**YOUR INSTRUCTIONS**.
What you return must be the full data, repeated verbatim, with no pictures in it.

**STUDY MATERIAL**.
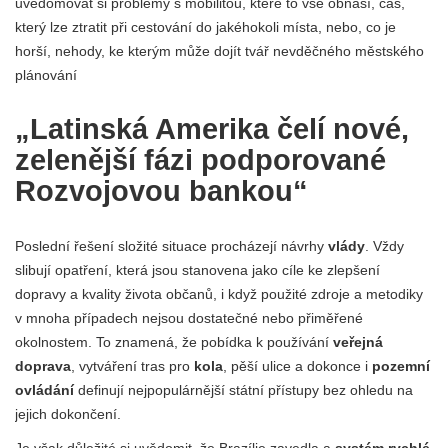
uvědomovat si problémy s mobilitou, které to vše obnáší, čas,
který lze ztratit při cestování do jakéhokoli místa, nebo, co je
horší, nehody, ke kterým může dojít tvář nevděčného městského
plánování
„Latinská Amerika čelí nové,
zelenější fázi podporované
Rozvojovou bankou“
Poslední řešení složité situace procházejí návrhy
vlády
. Vždy
slibují opatření, která jsou stanovena jako cíle ke zlepšení
dopravy a kvality života občanů, i když použité zdroje a metodiky
v mnoha případech nejsou dostatečné nebo přiměřené
okolnostem. To znamená, že pobídka k používání
veřejná
doprava
, vytváření tras pro
kola
, pěší ulice a dokonce i
pozemní
ovládání
definují nejpopulárnější státní přístupy bez ohledu na
jejich dokončení.
Je však důležité si uvědomit, že Brazílie zavedla a
systém rychlé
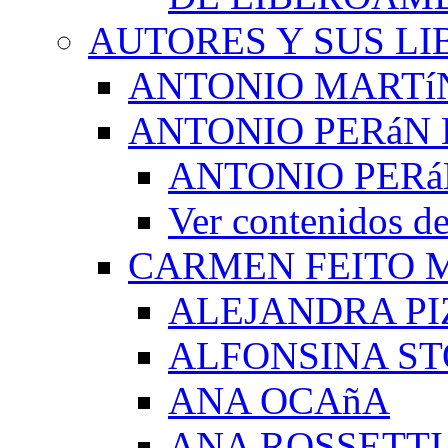
AUTORES Y SUS LI
ANTONIO MARTí
ANTONIO PERáN 
ANTONIO PERá
Ver contenidos
CARMEN FEITO 
ALEJANDRA PI
ALFONSINA ST
ANA OCAñA
ANA ROSSETTI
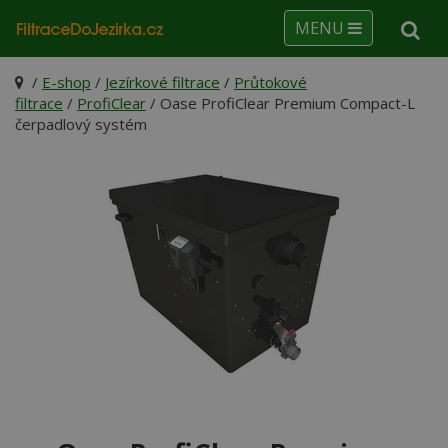
MENU
/
E-shop
/
Jezírkové filtrace
/
Průtokové
filtrace
/
ProfiClear
/ Oase ProfiClear Premium Compact-L
čerpadlový systém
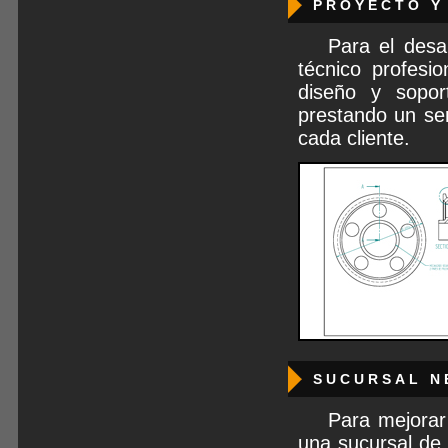
PROYECTO Y
Para el desa
técnico profesi
diseño y soport
prestando un ser
cada cliente.
SUCURSAL N
Para mejorar
una sucursal de 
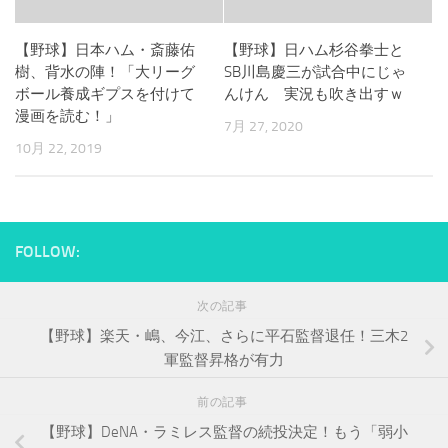
【野球】日本ハム・斎藤佑
【野球】日ハム杉谷拳士と
樹、背水の陣！「大リーグ
SB川島慶三が試合中にじゃ
ボール養成ギプスを付けて
んけん 実況も吹き出すｗ
漫画を読む！」
7月 27, 2020
10月 22, 2019
FOLLOW:
次の記事
【野球】楽天・嶋、今江、さらに平石監督退任！三木2
軍監督昇格が有力
前の記事
【野球】DeNA・ラミレス監督の続投決定！もう「弱小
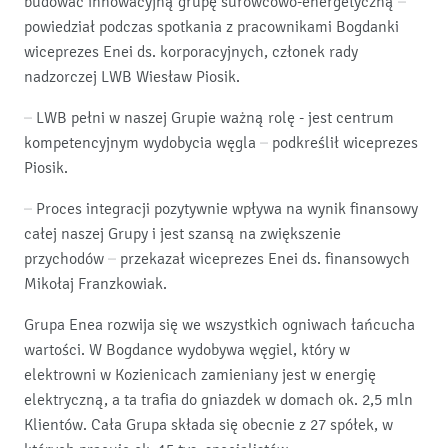
budować innowacyjną grupę surowcowo-energetyczną –
powiedział podczas spotkania z pracownikami Bogdanki
wiceprezes Enei ds. korporacyjnych, członek rady
nadzorczej LWB Wiesław Piosik.
– LWB pełni w naszej Grupie ważną rolę - jest centrum
kompetencyjnym wydobycia węgla – podkreślił wiceprezes
Piosik.
– Proces integracji pozytywnie wpływa na wynik finansowy
całej naszej Grupy i jest szansą na zwiększenie
przychodów – przekazał wiceprezes Enei ds. finansowych
Mikołaj Franzkowiak.
Grupa Enea rozwija się we wszystkich ogniwach łańcucha
wartości. W Bogdance wydobywa węgiel, który w
elektrowni w Kozienicach zamieniany jest w energię
elektryczną, a ta trafia do gniazdek w domach ok. 2,5 mln
Klientów. Cała Grupa składa się obecnie z 27 spółek, w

**OUTPUT BELOW**.
uvědomovat si problémy s mobilitou, které to vše obnáší, čas,
který lze ztratit při cestování do jakéhokoli místa, nebo, co je
horší, nehody, ke kterým může dojít tvář nevděčného městského
plánování
„Latinská Amerika čelí nové,
zelenější fázi podporované
Rozvojovou bankou“
Poslední řešení složité situace procházejí návrhy
vlády
. Vždy
slibují opatření, která jsou stanovena jako cíle ke zlepšení
dopravy a kvality života občanů, i když použité zdroje a metodiky
v mnoha případech nejsou dostatečné nebo přiměřené
okolnostem. To znamená, že pobídka k používání
veřejná
doprava
, vytváření tras pro
kola
, pěší ulice a dokonce i
pozemní
ovládání
definují nejpopulárnější státní přístupy bez ohledu na
jejich dokončení.
Je však důležité si uvědomit, že Brazílie zavedla a
systém rychlé
AUTORES Y SUS LI
ANTONIO MARTí
ANTONIO PERáN 
ANTONIO PERá
Ver contenidos
CARMEN FEITO 
ALEJANDRA PI
ALFONSINA ST
ANA OCAñA
ANA ROSSETTI
MENU
/
E-shop
/
Jezírkové filtrace
/
Průtokové
filtrace
/
ProfiClear
/ Oase ProfiClear Premium Compact-L
čerpadlový systém
PROYECTO Y
Para el desa
técnico profesi
diseño y soport
prestando un ser
cada cliente.
SUCURSAL N
Para mejorar
una sucursal de 
【野球】日本ハム・斎藤佑
【野球】日ハム杉谷拳士と
樹、背水の陣！「大リーグ
SB川島慶三が試合中にじゃ
ボール養成ギプスを付けて
んけん 実況も吹き出すｗ
漫画を読む！」
7月 27, 2020
10月 22, 2019
FOLLOW:
次の記事
【野球】楽天・嶋、今江、さらに平石監督退任！三木2
軍監督昇格が有力
前の記事
【野球】DeNA・ラミレス監督の続投決定！もう「弱小
budować innowacyjną grupę surowcowo-energetyczną –
powiedział podczas spotkania z pracownikami Bogdanki
wiceprezes Enei ds. korporacyjnych, członek rady
nadzorczej LWB Wiesław Piosik.
– LWB pełni w naszej Grupie ważną rolę - jest centrum
kompetencyjnym wydobycia węgla – podkreślił wiceprezes
Piosik.
– Proces integracji pozytywnie wpływa na wynik finansowy
całej naszej Grupy i jest szansą na zwiększenie
przychodów – przekazał wiceprezes Enei ds. finansowych
Mikołaj Franzkowiak.
Grupa Enea rozwija się we wszystkich ogniwach łańcucha
wartości. W Bogdance wydobywa węgiel, który w
elektrowni w Kozienicach zamieniany jest w energię
elektryczną, a ta trafia do gniazdek w domach ok. 2,5 mln
Klientów. Cała Grupa składa się obecnie z 27 spółek, w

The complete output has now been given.